En última instancia lo importante no es si Maipú sea flaite o no,  como tampoco si vivir en otra comuna significa algo distinto. Entrar en esa pregunta es ceder ante el miedo, es buscar la excusa para no ser el castigado: es traspasar el fracaso a otro. Quien se sienta menos por vivir en un lado o más en el otro, ya es parte del dañino juego al que estamos tan acostumbrados. No se trata de negar lo que todos entienden: no da lo mismo vivir aquí que allá. Sin duda la realidad se impone, y el modelo la normaliza. Pero siempre existe la decisión personal de entender la realidad desde otro punto de vista, como un principio básico para transformarla. En el decir de Markusen, el plantear las cosas desde otro “principio de realidad”. Así lo hicieron los estudiantes cuando dijeron basta a las odiosas categorías educacionales impuestas en dictadura y apostaron por una educación gratuita y universal para todos, independiente de su origen social.
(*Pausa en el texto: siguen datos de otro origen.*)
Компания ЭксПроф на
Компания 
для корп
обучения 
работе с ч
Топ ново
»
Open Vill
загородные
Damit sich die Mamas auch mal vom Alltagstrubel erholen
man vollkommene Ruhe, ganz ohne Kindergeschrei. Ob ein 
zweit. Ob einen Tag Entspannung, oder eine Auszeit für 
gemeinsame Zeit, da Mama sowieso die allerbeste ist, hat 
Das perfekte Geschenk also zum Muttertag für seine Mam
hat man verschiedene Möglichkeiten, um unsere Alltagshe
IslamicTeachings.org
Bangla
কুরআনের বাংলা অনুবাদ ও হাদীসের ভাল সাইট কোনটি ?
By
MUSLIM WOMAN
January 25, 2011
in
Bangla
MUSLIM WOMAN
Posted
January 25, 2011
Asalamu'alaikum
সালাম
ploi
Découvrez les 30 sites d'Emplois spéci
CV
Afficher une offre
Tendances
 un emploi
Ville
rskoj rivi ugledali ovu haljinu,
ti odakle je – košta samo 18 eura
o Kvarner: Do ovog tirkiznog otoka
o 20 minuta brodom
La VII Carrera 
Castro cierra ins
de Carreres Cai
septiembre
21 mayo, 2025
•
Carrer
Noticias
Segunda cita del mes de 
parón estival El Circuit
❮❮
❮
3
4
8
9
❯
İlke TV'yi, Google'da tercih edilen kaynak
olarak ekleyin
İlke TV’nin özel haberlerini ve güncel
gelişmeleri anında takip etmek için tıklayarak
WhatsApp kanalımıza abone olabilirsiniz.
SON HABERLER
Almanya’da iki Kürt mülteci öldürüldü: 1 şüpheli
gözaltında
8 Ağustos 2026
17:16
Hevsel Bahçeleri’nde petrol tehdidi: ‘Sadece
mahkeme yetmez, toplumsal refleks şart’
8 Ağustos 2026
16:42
La pregunta sobre qué es flaite y qué no es en este contexto inadmisible. Y la combinación de las palabras Maipú y Flaite que dan nombre a esta columna es sólo la provocación necesaria para comenzar la discusión. La trampa que acusa a quien esté dispuesto a negar la afirmación que ya es parte de esa lógica. La pregunta es otra. La pregunta pasa por entender que si ser flaite es tan malo como el sentir general indica, y si efectivamente hay personas que satisfacen esos atributos (lo cual es en sí un ejercicio altamente cuestionable), entonces qué estamos haciendo para enfrentar eso sin discriminación y finalmente hacia dónde apuntan nuestras reflexiones y acciones en la construcción de un país donde nadie tenga que ser enviado a esa esquina maldita de la que todos arrancamos: la de la marginación y el castigo social.